1. Field of the Invention
This invention relates to geophysical surveying, and more particularly to techniques for surveying terrain resistivity.
2. Review of the Art
Various techniques have been utilized for the detection of subsurface geological anomalies, characterised by different resistivity from surrounding terrain. One such technique relies upon the detection of secondary signals produced as a result of exposure of terrain being mapped to the coherent electromagnetic field produced by a distant VLF radio station. Some what analogous techniques utilize non-coherent sources such as naturally occurring magneto-telluric and audio frequency magneto-telluric electromagnetic fields.
Available VLF electro-magnetic fields have been used for over twenty years to map subsurface geology. In the one mode of implementation the horizontal (primary) VLF magnetic field component is used as a phase and amplitude reference against which to measure the normalized in-phase and quadrature phase components of the secondary vertical VLF magnetic field. In some cases the tilt angle (or tangent of the tilt angle, usually expressed as a percentage) and elipticity of the polarization ellipse is measured instead, but in the usual case where the anomalous or secondary VLF magnetic field components are relatively small compared with the primary field this measurement technique also yields quantities which are simply related to the in-phase and quadrature phase components of the vertical magnetic field.
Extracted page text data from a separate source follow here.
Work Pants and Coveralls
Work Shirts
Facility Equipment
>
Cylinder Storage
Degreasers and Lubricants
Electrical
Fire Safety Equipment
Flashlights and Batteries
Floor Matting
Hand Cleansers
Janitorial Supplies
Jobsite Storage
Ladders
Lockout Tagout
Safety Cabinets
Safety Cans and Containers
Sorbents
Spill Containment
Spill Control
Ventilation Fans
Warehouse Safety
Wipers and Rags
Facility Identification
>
In the early days of the VLF technique, survey interpretation was based on the assumption that, even in an electrically conductive earth, the time-varying primary VLF magnetic field induced vortex or eddy currents in vertical conductors. These vortex currents generated the secondary VLF magnetic field which was used to locate and characterise the conductor, using well established but flawed principles governing the ratio and phase of the secondary field components as functions of target size, depth and conductivity. Since only targets with appreciable vertical extent would be excited by the horizontal primary magnetic field the expected (and indeed measured) anomalies often took the form of a lateral S-curve with a zero-crossing. The location of the target was under the zero-crossing or, in the case where the response from nearby targets was also strong enough to contribute to the total response, the location was under the point of maximum inflection of the central limb of the curve.
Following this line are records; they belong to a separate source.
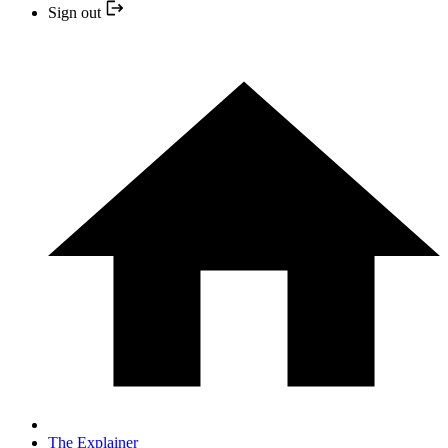
Sign out
The Explainer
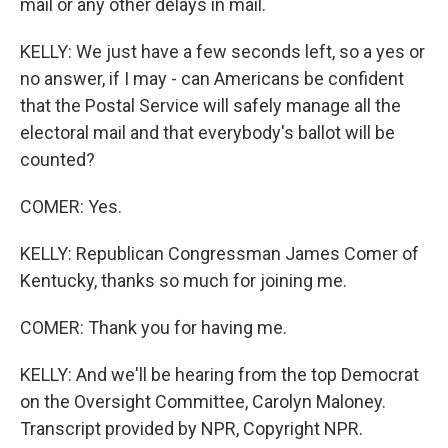
mail or any other delays in mail.
KELLY: We just have a few seconds left, so a yes or
no answer, if I may - can Americans be confident
that the Postal Service will safely manage all the
electoral mail and that everybody's ballot will be
counted?
COMER: Yes.
KELLY: Republican Congressman James Comer of
Kentucky, thanks so much for joining me.
COMER: Thank you for having me.
KELLY: And we'll be hearing from the top Democrat
on the Oversight Committee, Carolyn Maloney.
Transcript provided by NPR, Copyright NPR.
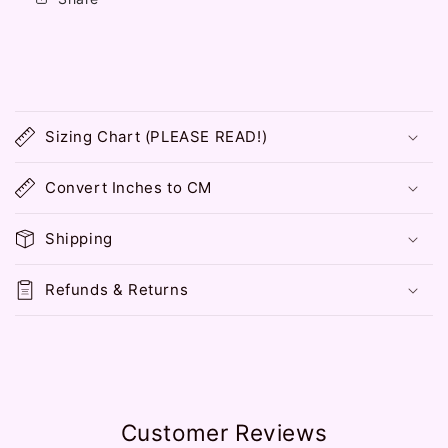
C
o
Sizing Chart (PLEASE READ!)
l
l
Convert Inches to CM
a
p
Shipping
s
i
Refunds & Returns
b
l
e
c
o
Customer Reviews
n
Such multiple-target responses occur frequently and the resultant interference between the anomalies sometimes makes survey data interpretation quite difficult. In order to rectify this situation Fraser ("Contouring of VLF-EM data", Geophysics 34, page 958-967) proposed applying a simple numerical filter to the survey data which would simultaneously
(1) numerically differentiate the data horizontally so as to transform the cross-overs into peaks, which could then be contoured.
(2) high-pass filter the data so as to attenuate the response from slowly varying anomalies and relatively enhance the response from localized anomalies.
(3) not emphasize random geological noise.
(4) be simple to apply for untrained field personnel.
The resultant "Fraser filter" has been widely used in VLF data processing. Examples of its application will be considered hereinafter.
More recently Karous and Hjelt ("Linear filtering of VLF dip-angle measurements", Geophysical Prospecting 31 (1983), pages 782-794) proposed a similar numerical filter, the output of which is interpreted in terms of the equivalent current density at a specified depth that would cause the measured VLF magnetic field strength. This filter also gives contourable anomaly peaks rather than cross-overs.
Finally Lankston and Hecker ("Enchancing VLF-EM data through application of frequency domain operators", Proc. 2nd National Outdoor Action Conference on Aquifer Restoration, Groundwater Monitoring and Geophysical Methods, Las Vegas (1988), pages 655-673) suggest use of the Hilbert transform to improve the geological signal-to-noise ratio over that achieved by the Fraser filter, but at the expense of greater mathematical complexity.
From the above it will be noted that use of numerical data processing (i.e. filtering) to enhance VLF data and simplify interpretation is a common practice.